EXCERPTED PASSAGE:
>> start
Although we encapsulate the deployment in a single large script, we can improve that by creating components using classes to abstract the implementation details.
Deploying Guestbook as a Component
We can abstract objects, such as Deployments and Services, into components to create our resources. ComponentResource is Pulumi construct or resource that can aggregate other resources into a combined resource. Let’s take a look at how we implement the Guestbook with components.
The Kubernetes GuestBook is a canonical example of a stateless application. It consists of multiple PHP frontend services backed by Redis replicas and a lead Redis database to store guestbook entries. In the previous example, we created a Deployment and a Service for each microservice in the application. Although this is a valid pattern for deploying an application in Kubernetes, it doesn’t take full advantage of the capabilities of infrastructure as code.
When you examine index.ts, the main program, you’ll notice that it imports the k8sjs module. Note that each service is instantiated by calling the ServiceDeployment class and passing arguments such as the image, ports, and replicas. As you can see, this is a more efficient way to deploy services than coding individual Deployments and Services.
import * as pulumi from "@pulumi/pulumi";
import * as k8sjs from "./k8sjs";
const config = new pulumi.Config();
const redisLeader = new k8sjs.ServiceDeployment("redis-leader", {
image: "redis",
ports: [6379],
});
const redisReplica = new k8sjs.ServiceDeployment("redis-replica", {
image: "pulumi/guestbook-redis-replica",
ports: [6379],
});
const frontend = new k8sjs.ServiceDeployment("frontend", {
replicas: 3,
image: "pulumi/guestbook-php-redis",
ports: [80],
allocateIpAddress: true,
isMinikube: config.getBoolean("isMinikube"),
});
export let frontendIp = frontend.ipAddress;
The ServiceDeployment class is defined in the k8sjs module using ComponentResource. We define deployment, service, and ipAddress as public read-only properties. The constructor takes three arguments:
name: The unique name of the resource.args: Information passed to [initialize] method.opts: A bag of options that control this resource’s behavior.
ServiceDeploymentArgs is the interface for the arguments used to initialize the method. Next, we instantiate the container using the container image property from the ServiceDeploymentArgs and configure resources, environmental variables, and ports. The deployment is instantiated with the properties you typically see in a deployment such labels, selectors, containers, and replicas. The same goes for Services. Finally, based on whether Kubernetes is running on cluster or Minikube, the ServiceDeployment class returns the clusterIP if it runs on Minikube or instantiates a load balancer if it is a cluster.
>> end
ENTRIES SHOWN:
>> start
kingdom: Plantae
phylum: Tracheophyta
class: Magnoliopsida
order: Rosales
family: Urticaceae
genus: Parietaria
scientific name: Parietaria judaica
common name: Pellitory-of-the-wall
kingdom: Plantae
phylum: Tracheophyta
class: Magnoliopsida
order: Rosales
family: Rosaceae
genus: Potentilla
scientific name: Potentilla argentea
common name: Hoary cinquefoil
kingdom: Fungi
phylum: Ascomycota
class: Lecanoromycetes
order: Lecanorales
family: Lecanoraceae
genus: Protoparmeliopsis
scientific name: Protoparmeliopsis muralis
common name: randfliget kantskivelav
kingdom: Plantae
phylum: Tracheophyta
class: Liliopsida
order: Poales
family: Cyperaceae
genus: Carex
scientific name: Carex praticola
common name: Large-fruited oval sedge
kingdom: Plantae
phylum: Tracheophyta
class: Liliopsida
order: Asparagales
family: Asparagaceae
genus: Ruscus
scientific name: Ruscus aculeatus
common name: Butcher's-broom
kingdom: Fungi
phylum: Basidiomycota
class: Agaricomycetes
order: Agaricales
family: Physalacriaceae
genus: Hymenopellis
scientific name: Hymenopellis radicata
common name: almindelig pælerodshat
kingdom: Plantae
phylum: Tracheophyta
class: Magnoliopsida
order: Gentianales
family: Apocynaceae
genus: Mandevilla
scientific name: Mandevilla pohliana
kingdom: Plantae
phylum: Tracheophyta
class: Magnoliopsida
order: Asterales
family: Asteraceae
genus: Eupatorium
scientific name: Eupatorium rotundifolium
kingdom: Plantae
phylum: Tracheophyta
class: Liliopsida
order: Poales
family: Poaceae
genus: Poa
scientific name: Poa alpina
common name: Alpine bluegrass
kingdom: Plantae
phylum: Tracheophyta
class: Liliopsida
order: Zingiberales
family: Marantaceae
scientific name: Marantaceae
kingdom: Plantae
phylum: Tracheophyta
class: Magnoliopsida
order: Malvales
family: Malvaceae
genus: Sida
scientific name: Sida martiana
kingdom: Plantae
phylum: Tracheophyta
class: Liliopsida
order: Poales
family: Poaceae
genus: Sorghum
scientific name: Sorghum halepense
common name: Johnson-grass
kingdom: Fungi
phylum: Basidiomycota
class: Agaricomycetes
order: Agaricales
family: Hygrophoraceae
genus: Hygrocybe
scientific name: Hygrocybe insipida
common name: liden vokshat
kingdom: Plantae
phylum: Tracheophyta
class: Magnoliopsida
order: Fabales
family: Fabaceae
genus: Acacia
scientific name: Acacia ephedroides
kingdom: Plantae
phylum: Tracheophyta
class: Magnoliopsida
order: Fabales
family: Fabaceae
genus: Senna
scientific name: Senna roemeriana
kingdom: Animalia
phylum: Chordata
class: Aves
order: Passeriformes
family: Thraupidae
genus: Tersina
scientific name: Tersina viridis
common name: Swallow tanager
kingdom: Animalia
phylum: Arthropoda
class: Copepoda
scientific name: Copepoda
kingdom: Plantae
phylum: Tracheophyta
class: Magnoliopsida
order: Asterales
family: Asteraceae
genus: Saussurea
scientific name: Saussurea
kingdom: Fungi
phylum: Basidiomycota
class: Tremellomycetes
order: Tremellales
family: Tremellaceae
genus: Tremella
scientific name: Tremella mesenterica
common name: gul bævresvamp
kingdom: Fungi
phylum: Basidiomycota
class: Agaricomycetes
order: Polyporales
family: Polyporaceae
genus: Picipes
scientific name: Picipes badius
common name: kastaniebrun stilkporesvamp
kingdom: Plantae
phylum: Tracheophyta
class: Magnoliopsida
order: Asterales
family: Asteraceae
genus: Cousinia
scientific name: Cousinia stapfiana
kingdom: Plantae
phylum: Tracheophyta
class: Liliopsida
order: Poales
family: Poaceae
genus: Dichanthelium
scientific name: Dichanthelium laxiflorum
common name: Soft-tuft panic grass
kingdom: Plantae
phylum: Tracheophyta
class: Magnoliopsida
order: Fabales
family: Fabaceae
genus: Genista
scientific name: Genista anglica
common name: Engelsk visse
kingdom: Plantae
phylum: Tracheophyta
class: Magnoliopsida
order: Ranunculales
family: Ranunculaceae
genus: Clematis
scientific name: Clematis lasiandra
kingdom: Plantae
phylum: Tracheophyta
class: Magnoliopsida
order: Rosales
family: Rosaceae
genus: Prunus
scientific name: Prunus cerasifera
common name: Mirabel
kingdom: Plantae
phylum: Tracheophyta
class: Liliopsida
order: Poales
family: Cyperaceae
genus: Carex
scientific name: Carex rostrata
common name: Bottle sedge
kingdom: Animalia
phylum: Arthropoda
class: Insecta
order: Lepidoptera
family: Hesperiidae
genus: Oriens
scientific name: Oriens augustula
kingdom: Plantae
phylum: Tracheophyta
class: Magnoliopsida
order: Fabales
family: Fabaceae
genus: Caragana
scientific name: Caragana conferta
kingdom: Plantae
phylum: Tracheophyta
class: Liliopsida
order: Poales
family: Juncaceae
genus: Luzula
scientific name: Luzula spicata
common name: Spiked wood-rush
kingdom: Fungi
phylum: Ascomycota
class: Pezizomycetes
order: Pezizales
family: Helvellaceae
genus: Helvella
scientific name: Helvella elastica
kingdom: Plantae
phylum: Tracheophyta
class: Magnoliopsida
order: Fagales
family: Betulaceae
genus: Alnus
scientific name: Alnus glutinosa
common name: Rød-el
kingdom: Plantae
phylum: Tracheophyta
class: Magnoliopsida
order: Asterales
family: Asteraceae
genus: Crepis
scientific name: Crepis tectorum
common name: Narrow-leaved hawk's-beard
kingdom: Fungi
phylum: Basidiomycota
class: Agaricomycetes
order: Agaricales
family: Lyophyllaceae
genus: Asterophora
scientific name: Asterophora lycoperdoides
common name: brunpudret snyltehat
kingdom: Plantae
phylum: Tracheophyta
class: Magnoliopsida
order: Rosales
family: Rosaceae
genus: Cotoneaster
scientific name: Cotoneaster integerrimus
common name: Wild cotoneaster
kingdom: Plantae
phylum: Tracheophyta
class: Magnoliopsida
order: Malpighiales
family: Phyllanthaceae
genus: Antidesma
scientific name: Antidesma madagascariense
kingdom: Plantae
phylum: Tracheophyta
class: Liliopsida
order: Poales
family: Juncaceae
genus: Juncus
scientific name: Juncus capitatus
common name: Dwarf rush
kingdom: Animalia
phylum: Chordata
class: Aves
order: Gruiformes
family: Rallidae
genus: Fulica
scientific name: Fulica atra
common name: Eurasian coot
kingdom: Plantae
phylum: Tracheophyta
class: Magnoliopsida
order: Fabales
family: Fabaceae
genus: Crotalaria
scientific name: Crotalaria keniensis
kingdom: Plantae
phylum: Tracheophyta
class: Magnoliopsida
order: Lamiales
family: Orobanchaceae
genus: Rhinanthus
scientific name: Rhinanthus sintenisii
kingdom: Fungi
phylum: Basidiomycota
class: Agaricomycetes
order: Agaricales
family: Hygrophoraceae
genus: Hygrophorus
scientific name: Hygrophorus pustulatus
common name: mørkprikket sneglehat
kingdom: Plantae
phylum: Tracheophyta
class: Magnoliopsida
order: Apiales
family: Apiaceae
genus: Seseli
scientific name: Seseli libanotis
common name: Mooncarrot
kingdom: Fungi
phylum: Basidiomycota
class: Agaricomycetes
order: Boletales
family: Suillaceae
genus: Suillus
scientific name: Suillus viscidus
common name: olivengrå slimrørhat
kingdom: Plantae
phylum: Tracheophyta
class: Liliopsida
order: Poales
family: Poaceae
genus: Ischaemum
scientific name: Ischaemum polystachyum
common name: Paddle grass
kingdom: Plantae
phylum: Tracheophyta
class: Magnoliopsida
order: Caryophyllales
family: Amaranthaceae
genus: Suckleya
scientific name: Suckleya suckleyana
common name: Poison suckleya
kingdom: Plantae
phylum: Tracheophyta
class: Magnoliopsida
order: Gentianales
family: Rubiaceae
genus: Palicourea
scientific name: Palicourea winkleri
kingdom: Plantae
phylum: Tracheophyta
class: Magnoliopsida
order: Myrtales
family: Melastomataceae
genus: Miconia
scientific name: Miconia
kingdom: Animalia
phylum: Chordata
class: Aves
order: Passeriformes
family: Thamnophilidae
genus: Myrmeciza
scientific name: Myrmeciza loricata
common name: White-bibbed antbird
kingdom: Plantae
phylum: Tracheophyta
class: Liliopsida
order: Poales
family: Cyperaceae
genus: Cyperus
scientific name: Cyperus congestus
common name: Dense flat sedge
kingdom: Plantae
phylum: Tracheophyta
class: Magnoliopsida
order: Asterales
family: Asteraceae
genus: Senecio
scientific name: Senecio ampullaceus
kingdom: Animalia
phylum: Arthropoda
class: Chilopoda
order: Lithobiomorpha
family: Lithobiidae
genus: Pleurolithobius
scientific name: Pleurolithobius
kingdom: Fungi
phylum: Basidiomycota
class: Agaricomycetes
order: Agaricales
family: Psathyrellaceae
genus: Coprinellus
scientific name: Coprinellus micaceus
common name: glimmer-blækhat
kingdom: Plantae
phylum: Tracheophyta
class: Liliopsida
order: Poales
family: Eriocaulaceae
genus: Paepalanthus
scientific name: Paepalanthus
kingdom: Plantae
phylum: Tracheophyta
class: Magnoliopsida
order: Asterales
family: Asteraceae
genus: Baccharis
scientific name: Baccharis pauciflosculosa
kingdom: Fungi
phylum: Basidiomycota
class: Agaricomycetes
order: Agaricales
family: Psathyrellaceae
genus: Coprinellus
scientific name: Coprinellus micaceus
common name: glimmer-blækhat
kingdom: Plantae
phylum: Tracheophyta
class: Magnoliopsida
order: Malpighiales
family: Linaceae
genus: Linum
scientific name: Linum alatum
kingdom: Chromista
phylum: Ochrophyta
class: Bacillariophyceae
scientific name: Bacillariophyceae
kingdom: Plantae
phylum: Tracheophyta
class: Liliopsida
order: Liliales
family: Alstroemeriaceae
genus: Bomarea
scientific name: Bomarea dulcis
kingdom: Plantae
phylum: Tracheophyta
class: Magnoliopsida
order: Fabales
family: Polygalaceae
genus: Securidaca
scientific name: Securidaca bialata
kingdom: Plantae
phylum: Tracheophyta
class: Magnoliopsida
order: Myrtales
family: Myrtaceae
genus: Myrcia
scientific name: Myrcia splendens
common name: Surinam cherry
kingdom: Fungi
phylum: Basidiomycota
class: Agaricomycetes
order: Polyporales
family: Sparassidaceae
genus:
>> end
TO-DO LIST:
**1)** Copy the records word for word, starting at their first line and ending with the line that contains "genus: Sorghum", with both ends included.
**2)** Continue the text on deploying the Kubernetes Guestbook as Pulumi components from the point where it stops.

ANSWERS PROVIDED:
**1)**
kingdom: Plantae
phylum: Tracheophyta
class: Magnoliopsida
order: Rosales
family: Urticaceae
genus: Parietaria
scientific name: Parietaria judaica
common name: Pellitory-of-the-wall
kingdom: Plantae
phylum: Tracheophyta
class: Magnoliopsida
order: Rosales
family: Rosaceae
genus: Potentilla
scientific name: Potentilla argentea
common name: Hoary cinquefoil
kingdom: Fungi
phylum: Ascomycota
class: Lecanoromycetes
order: Lecanorales
family: Lecanoraceae
genus: Protoparmeliopsis
scientific name: Protoparmeliopsis muralis
common name: randfliget kantskivelav
kingdom: Plantae
phylum: Tracheophyta
class: Liliopsida
order: Poales
family: Cyperaceae
genus: Carex
scientific name: Carex praticola
common name: Large-fruited oval sedge
kingdom: Plantae
phylum: Tracheophyta
class: Liliopsida
order: Asparagales
family: Asparagaceae
genus: Ruscus
scientific name: Ruscus aculeatus
common name: Butcher's-broom
kingdom: Fungi
phylum: Basidiomycota
class: Agaricomycetes
order: Agaricales
family: Physalacriaceae
genus: Hymenopellis
scientific name: Hymenopellis radicata
common name: almindelig pælerodshat
kingdom: Plantae
phylum: Tracheophyta
class: Magnoliopsida
order: Gentianales
family: Apocynaceae
genus: Mandevilla
scientific name: Mandevilla pohliana
kingdom: Plantae
phylum: Tracheophyta
class: Magnoliopsida
order: Asterales
family: Asteraceae
genus: Eupatorium
scientific name: Eupatorium rotundifolium
kingdom: Plantae
phylum: Tracheophyta
class: Liliopsida
order: Poales
family: Poaceae
genus: Poa
scientific name: Poa alpina
common name: Alpine bluegrass
kingdom: Plantae
phylum: Tracheophyta
class: Liliopsida
order: Zingiberales
family: Marantaceae
scientific name: Marantaceae
kingdom: Plantae
phylum: Tracheophyta
class: Magnoliopsida
order: Malvales
family: Malvaceae
genus: Sida
scientific name: Sida martiana
kingdom: Plantae
phylum: Tracheophyta
class: Liliopsida
order: Poales
family: Poaceae
genus: Sorghum

**2)**
import * as k8s from "@pulumi/kubernetes";
import * as k8stypes from "@pulumi/kubernetes/types/input";
import * as pulumi from "@pulumi/pulumi";
/**
* ServiceDeployment is an example abstraction that uses a class to fold together the common pattern of a
* Kubernetes Deployment and its associated Service object.
*/
export class ServiceDeployment extends pulumi.ComponentResource {
public readonly deployment: k8s.apps.v1.Deployment;
public readonly service: k8s.core.v1.Service;
public readonly ipAddress?: pulumi.Output<string>;
constructor(name: string, args: ServiceDeploymentArgs, opts?: pulumi.ComponentResourceOptions) {
super("k8sjs:service:ServiceDeployment", name, {}, opts);
const labels = { app: name };
const container: k8stypes.core.v1.Container = {
name,
image: args.image,
resources: args.resources || { requests: { cpu: "100m", memory: "100Mi" } },
env: [{ name: "GET_HOSTS_FROM", value: "dns" }],
ports: args.ports && args.ports.map(p => ({ containerPort: p })),
};
this.deployment = new k8s.apps.v1.Deployment(name, {
spec: {
selector: { matchLabels: labels },
replicas: args.replicas || 1,
template: {
metadata: { labels: labels },
spec: { containers: [ container ] },
},
},
}, { parent: this });
this.service = new k8s.core.v1.Service(name, {
metadata: {
name: name,
labels: this.deployment.metadata.labels,
},
spec: {
ports: args.ports && args.ports.map(p => ({ port: p, targetPort: p })),
selector: this.deployment.spec.template.metadata.labels,
// Minikube does not implement services of type `LoadBalancer`; require the user to specify if we're
// running on minikube, and if so, create only services of type ClusterIP.
type: args.allocateIpAddress ? (args.isMinikube ? "ClusterIP" : "LoadBalancer") : undefined,
},
}, { parent: this });
if (args.allocateIpAddress) {
this.ipAddress = args.isMinikube ?
this.service.spec.clusterIP :
this.service.status.loadBalancer.ingress[0].ip;
}
}
}
export interface ServiceDeploymentArgs {
image: string;
resources?: k8stypes.core.v1.ResourceRequirements;
replicas?: number;
ports?: number[];
allocateIpAddress?: boolean;
isMinikube?: boolean;
}
As this example demonstrates, components let you build higher-level objects from smaller resources. Using a programming language alleviates writing tedious boilerplate code and results in a more efficient and compact deployment.
Helm Charts
Helm is described as the package manager for Kubernetes. Applications are packaged in charts, a collection of files that declare and configure Kubernetes resources for an application. Helm Hub is a repository for charts with over 1000 applications ready for deploying in Kubernetes.
The code below is from the Kubernetes Typescript Helm Chart example. Deploying a Helm chart is uncomplicated; all you need to do is instantiate a Helm Chart object and provide a name and the appropriate properties.
import * as k8s from "@pulumi/kubernetes";
import * as pulumi from "@pulumi/pulumi";
// Minikube does not implement services of type `LoadBalancer`; require the user to specify if we're
// running on minikube, and if so, create only services of type ClusterIP.
const config = new pulumi.Config();
if (config.require("isMinikube") === "true") {
throw new Error("This example does not yet support minikube");
}
// Deploy the latest version of the stable/wordpress chart.
const wordpress = new k8s.helm.v2.Chart("wpdev", {
repo: "stable",
version: "2.1.3",
chart: "wordpress",
});
// Export the public IP for Wordpress.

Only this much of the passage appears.